The fiery DA parliamentary leader then went on to blame Zuma for South Africa’s slow economic growth.

“Since President Jacob Zuma assumed office in 2009, the number of unemployed South Africans have grown by 1.4 million,” Maimane said.

Speaking directly to ANC MPs, Maimane said they would be judged harshly in the future for keeping Zuma in office.

“You can choose to keep a man in office that steals from the poor... who breaks the Constitution to protect himself... or you can choose to vote with your conscience,” Maimane said.

“The longer you keep this man in office the more you show South Africans how the ANC has lost its way.”

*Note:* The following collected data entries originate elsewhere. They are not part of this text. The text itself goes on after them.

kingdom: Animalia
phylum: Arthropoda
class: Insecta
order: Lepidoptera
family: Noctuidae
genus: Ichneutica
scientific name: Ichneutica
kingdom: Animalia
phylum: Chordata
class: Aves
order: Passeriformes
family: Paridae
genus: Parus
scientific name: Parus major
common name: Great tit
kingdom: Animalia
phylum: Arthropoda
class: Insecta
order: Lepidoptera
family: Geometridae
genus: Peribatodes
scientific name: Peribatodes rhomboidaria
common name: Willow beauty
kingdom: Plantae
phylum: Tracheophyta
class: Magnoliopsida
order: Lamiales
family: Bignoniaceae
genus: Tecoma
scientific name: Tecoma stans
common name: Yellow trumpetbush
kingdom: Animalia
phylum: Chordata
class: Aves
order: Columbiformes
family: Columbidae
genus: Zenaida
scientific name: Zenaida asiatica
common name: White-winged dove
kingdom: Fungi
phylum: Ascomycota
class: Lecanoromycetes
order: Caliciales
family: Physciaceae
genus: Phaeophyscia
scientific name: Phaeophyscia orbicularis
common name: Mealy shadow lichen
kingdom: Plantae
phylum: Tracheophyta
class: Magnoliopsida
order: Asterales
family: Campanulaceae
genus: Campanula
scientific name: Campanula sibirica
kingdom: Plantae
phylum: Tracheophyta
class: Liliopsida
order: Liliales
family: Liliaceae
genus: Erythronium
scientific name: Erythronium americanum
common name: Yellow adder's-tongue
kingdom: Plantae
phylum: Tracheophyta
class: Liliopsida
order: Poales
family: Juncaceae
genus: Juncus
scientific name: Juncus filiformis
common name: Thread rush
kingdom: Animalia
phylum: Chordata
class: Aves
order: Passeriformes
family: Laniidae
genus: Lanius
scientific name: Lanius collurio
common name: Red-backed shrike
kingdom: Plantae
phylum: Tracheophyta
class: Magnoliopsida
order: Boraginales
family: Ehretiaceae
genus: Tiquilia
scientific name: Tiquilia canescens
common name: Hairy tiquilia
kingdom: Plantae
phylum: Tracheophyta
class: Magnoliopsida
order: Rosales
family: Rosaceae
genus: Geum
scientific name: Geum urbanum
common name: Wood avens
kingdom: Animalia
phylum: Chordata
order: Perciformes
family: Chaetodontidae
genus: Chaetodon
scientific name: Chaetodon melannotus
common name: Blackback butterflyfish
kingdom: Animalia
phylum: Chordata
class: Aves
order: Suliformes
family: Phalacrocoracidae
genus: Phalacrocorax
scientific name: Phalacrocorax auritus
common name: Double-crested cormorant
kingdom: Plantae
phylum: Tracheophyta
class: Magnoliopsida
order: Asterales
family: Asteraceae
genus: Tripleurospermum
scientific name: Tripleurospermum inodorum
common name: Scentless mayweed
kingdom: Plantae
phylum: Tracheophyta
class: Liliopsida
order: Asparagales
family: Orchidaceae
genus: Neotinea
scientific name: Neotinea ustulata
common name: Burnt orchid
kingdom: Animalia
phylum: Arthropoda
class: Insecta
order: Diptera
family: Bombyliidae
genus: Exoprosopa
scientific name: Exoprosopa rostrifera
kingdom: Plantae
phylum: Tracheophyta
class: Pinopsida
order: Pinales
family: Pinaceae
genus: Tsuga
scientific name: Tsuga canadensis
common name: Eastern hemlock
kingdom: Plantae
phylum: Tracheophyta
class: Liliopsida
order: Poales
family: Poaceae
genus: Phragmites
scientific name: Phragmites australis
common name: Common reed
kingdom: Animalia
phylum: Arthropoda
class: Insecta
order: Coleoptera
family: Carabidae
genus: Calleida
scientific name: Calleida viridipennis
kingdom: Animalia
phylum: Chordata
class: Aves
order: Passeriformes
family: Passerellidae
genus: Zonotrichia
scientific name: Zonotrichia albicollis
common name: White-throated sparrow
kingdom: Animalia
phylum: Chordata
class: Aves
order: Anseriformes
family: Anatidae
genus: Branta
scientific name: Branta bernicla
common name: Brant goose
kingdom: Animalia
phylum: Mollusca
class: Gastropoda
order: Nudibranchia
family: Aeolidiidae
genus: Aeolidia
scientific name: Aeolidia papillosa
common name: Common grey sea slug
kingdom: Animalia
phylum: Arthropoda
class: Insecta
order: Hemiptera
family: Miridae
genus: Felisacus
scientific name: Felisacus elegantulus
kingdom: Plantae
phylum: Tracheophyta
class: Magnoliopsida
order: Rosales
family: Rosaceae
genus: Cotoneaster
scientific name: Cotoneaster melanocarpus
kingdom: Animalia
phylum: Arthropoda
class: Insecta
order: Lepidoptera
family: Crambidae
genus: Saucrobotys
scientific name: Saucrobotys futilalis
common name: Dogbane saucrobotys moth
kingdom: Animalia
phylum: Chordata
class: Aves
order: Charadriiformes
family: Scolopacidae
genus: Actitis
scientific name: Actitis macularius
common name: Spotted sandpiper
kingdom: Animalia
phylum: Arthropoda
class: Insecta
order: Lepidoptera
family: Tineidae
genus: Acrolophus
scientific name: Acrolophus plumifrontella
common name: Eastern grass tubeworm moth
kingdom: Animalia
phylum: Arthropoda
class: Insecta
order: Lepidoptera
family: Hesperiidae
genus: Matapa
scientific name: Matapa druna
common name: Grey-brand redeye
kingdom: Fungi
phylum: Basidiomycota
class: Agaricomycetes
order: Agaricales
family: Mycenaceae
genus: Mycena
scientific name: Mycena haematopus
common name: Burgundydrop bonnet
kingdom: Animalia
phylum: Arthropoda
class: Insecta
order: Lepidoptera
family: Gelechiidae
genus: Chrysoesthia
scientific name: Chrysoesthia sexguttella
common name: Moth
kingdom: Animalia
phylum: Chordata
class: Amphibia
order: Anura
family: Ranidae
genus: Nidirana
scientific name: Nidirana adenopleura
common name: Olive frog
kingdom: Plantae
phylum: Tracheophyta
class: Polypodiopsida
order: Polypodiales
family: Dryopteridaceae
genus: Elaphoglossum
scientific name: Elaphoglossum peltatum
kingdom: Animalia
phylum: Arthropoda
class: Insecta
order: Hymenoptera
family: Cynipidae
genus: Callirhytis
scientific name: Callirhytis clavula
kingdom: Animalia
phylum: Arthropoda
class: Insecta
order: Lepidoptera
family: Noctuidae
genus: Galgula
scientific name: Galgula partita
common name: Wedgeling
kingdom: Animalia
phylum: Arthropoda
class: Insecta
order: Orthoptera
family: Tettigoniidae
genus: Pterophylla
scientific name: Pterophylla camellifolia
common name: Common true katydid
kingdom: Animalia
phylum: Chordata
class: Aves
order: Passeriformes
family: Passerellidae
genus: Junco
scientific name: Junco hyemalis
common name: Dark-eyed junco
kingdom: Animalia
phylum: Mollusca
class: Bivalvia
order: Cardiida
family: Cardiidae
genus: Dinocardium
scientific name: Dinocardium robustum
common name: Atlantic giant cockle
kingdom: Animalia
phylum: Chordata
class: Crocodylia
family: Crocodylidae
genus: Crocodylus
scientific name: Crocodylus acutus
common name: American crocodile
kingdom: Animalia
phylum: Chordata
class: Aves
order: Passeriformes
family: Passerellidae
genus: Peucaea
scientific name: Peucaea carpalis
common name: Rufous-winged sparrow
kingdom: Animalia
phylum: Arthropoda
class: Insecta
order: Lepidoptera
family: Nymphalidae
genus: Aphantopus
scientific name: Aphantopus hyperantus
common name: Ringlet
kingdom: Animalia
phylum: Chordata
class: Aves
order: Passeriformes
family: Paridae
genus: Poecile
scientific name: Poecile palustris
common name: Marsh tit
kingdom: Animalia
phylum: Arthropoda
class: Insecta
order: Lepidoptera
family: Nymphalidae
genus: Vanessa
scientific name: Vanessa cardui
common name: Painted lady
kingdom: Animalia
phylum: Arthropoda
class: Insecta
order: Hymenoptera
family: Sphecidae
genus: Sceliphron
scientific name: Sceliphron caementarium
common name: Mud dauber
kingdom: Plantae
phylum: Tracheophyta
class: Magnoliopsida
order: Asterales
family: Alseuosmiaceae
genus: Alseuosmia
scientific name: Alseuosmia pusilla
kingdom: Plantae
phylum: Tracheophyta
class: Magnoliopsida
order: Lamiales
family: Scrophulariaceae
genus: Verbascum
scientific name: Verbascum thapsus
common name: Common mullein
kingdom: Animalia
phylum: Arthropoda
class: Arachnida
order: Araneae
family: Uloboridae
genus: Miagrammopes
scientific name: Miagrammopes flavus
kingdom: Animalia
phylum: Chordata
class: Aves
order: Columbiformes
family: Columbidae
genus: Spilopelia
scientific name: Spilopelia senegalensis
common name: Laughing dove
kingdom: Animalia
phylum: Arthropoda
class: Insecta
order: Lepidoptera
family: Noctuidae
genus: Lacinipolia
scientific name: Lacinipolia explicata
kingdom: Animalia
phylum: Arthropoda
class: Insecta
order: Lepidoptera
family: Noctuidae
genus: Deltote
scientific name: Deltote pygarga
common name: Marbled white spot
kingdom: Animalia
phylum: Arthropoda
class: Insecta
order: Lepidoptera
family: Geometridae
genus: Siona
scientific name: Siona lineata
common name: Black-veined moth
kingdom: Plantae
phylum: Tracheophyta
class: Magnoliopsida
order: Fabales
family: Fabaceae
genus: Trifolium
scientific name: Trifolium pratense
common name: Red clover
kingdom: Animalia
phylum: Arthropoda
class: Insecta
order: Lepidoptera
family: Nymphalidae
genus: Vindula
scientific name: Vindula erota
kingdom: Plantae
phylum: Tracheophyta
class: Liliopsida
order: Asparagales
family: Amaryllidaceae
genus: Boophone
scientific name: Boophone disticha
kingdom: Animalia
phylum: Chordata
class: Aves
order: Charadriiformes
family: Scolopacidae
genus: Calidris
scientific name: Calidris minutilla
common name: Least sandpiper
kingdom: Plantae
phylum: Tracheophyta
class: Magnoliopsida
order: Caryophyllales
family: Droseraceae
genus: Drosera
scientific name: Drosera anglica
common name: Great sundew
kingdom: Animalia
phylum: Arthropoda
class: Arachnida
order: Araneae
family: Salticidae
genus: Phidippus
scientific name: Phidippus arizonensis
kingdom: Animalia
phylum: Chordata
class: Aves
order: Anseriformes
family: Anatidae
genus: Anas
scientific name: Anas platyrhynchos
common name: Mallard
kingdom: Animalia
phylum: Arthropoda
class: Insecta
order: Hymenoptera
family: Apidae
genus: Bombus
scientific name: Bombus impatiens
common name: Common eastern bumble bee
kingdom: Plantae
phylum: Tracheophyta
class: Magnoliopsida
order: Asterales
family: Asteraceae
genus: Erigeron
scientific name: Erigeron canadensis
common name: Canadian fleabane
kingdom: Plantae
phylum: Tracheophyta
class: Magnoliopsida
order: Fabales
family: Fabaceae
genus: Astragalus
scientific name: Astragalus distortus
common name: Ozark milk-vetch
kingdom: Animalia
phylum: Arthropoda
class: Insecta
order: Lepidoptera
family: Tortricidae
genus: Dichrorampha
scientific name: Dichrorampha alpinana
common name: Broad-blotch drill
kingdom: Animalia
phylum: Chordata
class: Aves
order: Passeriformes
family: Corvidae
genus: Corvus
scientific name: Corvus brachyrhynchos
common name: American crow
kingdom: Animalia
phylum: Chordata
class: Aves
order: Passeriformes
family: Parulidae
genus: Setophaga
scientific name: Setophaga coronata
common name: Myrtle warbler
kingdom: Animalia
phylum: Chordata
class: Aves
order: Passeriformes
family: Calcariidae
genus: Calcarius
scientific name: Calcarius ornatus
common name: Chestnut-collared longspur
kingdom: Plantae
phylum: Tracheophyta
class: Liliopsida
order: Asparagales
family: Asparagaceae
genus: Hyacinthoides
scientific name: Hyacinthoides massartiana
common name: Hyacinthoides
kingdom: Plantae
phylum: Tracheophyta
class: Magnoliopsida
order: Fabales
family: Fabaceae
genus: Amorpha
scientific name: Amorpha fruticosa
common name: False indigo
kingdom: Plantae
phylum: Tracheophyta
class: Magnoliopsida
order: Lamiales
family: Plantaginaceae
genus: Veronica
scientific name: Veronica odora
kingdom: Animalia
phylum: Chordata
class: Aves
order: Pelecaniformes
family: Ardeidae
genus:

ANC MPs, including Minister in the Presidency Jeff Radebe, rejected Maimane’s sentiments.

“Let us recognise this motion for what it is – a desperate attempt by a party that has nothing to offer the country or the few areas it governs,” Radebe said.

Radebe said it was ridiculous to blame Zuma for the country’s sluggish economic growth, as the global slowdown which impacted South Africa had nothing to do with the president.

In 2008, the DA-led City of Cape Town had an unemployment rate of 19.2 percent, rising to 25 percent in 2013, Radebe said.

Most opposition parties, barring the Inkatha Freedom Party and the African People’s Convention, supported the motion, insisting the president had failed the country.

UDM leader Bantu Holomisa said it was time the ANC devised an “amicable exit strategy” for Zuma.

During the same debate, Human Settlements Minister Lindiwe Sisulu introduced some cartoon characters into her speech when she responded to Maimane’s claims that Zuma’s presidency paled in comparison with that of former president Nelson Mandela.

“It was the same kind of treatment he (Mandela) got you are giving now to President Zuma which is why he called you a ‘Mickey Mouse party,” Sisulu said.

A DA MP could be heard shouting: “He was just being goofy.”